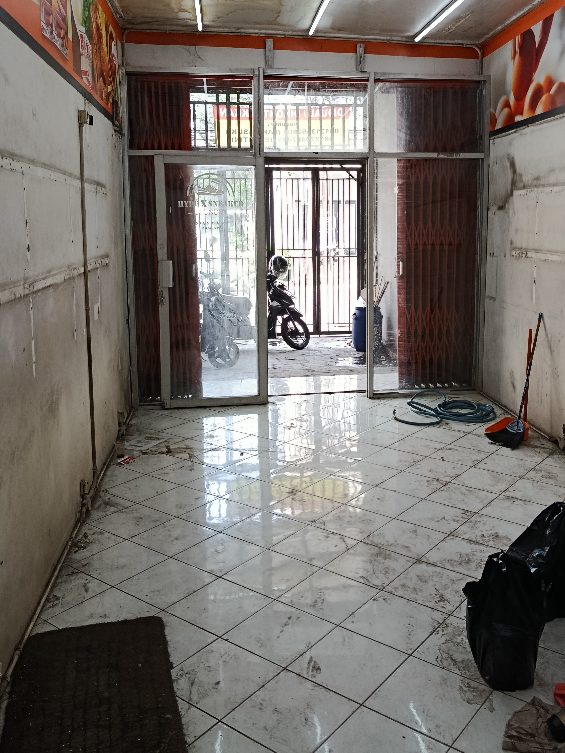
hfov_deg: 44.0
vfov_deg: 56.6
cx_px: 332
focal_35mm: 32
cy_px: 327
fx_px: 696
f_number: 1.7
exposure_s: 1/100
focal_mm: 5.24
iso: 674
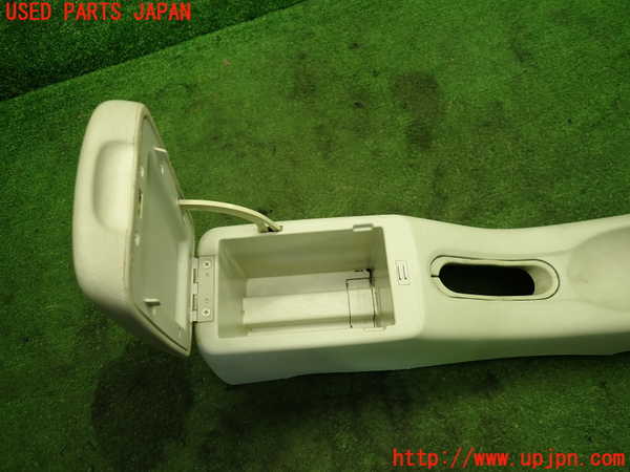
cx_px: 315
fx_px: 455
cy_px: 236
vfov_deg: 54.9
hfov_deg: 69.4
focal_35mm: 25
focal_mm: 4.5
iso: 160
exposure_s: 1/60
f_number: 2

---------------

Instruction:
Exclude the pictures and reproduce every entry exactly.

Task result:
hfov_deg: 44.0
vfov_deg: 56.6
cx_px: 332
focal_35mm: 32
cy_px: 327
fx_px: 696
f_number: 1.7
exposure_s: 1/100
focal_mm: 5.24
iso: 674
cx_px: 315
fx_px: 455
cy_px: 236
vfov_deg: 54.9
hfov_deg: 69.4
focal_35mm: 25
focal_mm: 4.5
iso: 160
exposure_s: 1/60
f_number: 2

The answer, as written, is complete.